* [PROBLEM] Reproduce each line of the material exactly, minus any picture.

* [EXERCISE INPUTS]
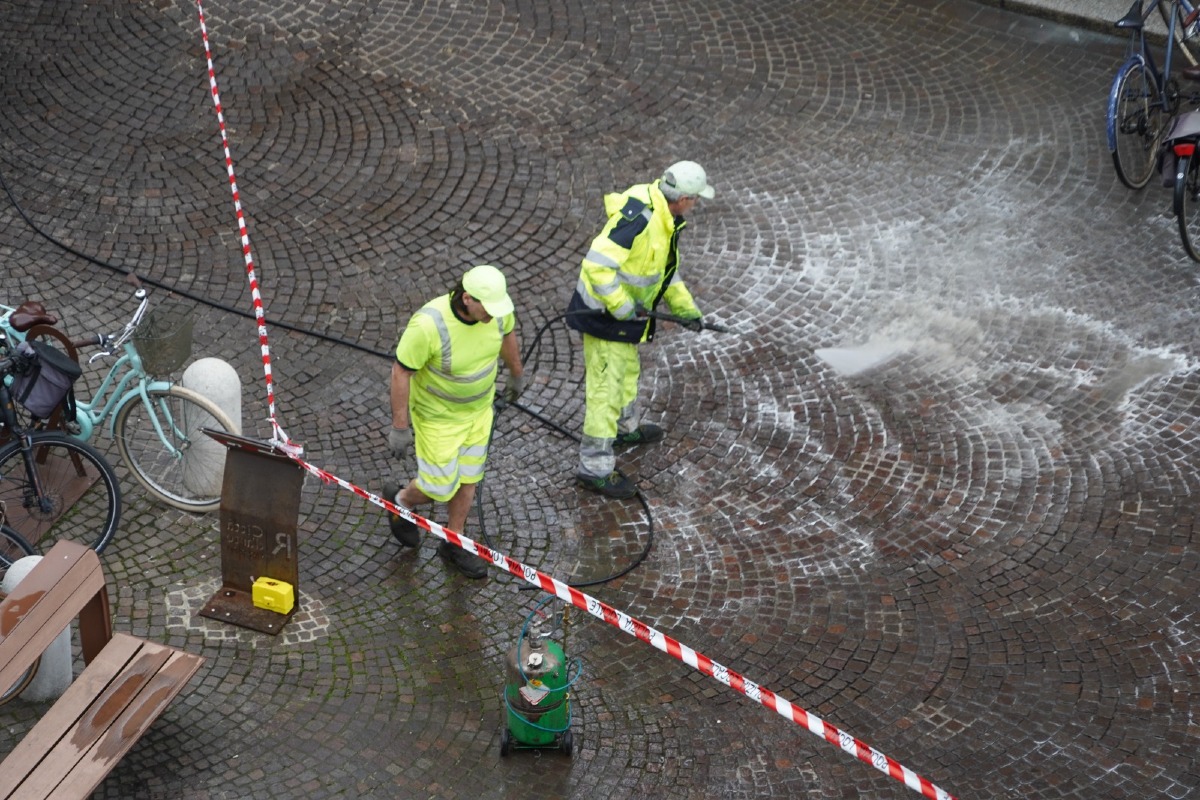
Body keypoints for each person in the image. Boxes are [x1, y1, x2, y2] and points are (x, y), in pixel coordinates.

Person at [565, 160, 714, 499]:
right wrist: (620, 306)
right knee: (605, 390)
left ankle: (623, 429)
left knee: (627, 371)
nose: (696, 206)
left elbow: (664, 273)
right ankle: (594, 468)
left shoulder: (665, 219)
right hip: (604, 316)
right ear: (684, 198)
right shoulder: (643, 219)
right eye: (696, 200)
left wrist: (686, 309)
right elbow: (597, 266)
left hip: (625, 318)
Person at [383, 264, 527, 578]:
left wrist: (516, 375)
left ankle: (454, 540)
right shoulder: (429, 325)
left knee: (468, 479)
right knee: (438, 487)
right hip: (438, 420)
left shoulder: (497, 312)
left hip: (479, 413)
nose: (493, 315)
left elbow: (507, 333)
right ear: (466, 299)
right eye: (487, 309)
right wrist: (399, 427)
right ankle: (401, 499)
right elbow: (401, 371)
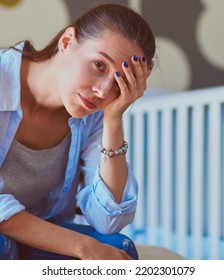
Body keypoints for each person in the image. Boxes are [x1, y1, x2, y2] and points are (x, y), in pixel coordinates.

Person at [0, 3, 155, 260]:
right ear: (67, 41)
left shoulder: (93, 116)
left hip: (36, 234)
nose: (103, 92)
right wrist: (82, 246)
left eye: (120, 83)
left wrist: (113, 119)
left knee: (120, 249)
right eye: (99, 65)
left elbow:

* [WRITTEN RESPONSE]
Body keypoints for each person in the image. Boxes are [x1, y1, x2, y2] and points are (x, y), in pixel coordinates.

Person at [565, 160, 714, 499]:
right wrist: (620, 306)
right knee: (605, 390)
left ankle: (623, 429)
left knee: (627, 371)
nose: (696, 206)
left elbow: (664, 273)
right ankle: (594, 468)
left shoulder: (665, 219)
right hip: (604, 316)
right ear: (684, 198)
right shoulder: (643, 219)
right eye: (696, 200)
left wrist: (686, 309)
right elbow: (597, 266)
left hip: (625, 318)
Person at [383, 264, 527, 578]:
left wrist: (516, 375)
left ankle: (454, 540)
right shoulder: (429, 325)
left knee: (468, 479)
right knee: (438, 487)
right hip: (438, 420)
left shoulder: (497, 312)
left hip: (479, 413)
nose: (493, 315)
left elbow: (507, 333)
right ear: (466, 299)
right eye: (487, 309)
right wrist: (399, 427)
right ankle: (401, 499)
right elbow: (401, 371)
Body keypoints for each person in the image. Boxes are [x1, y1, x2, y2] and points are (x, y), in pixel coordinates.

Person at [0, 3, 155, 260]:
right ear: (67, 41)
left shoulder: (93, 116)
left hip: (36, 234)
nose: (103, 92)
right wrist: (82, 246)
left eye: (120, 83)
left wrist: (113, 119)
left knee: (120, 249)
right eye: (99, 65)
left elbow:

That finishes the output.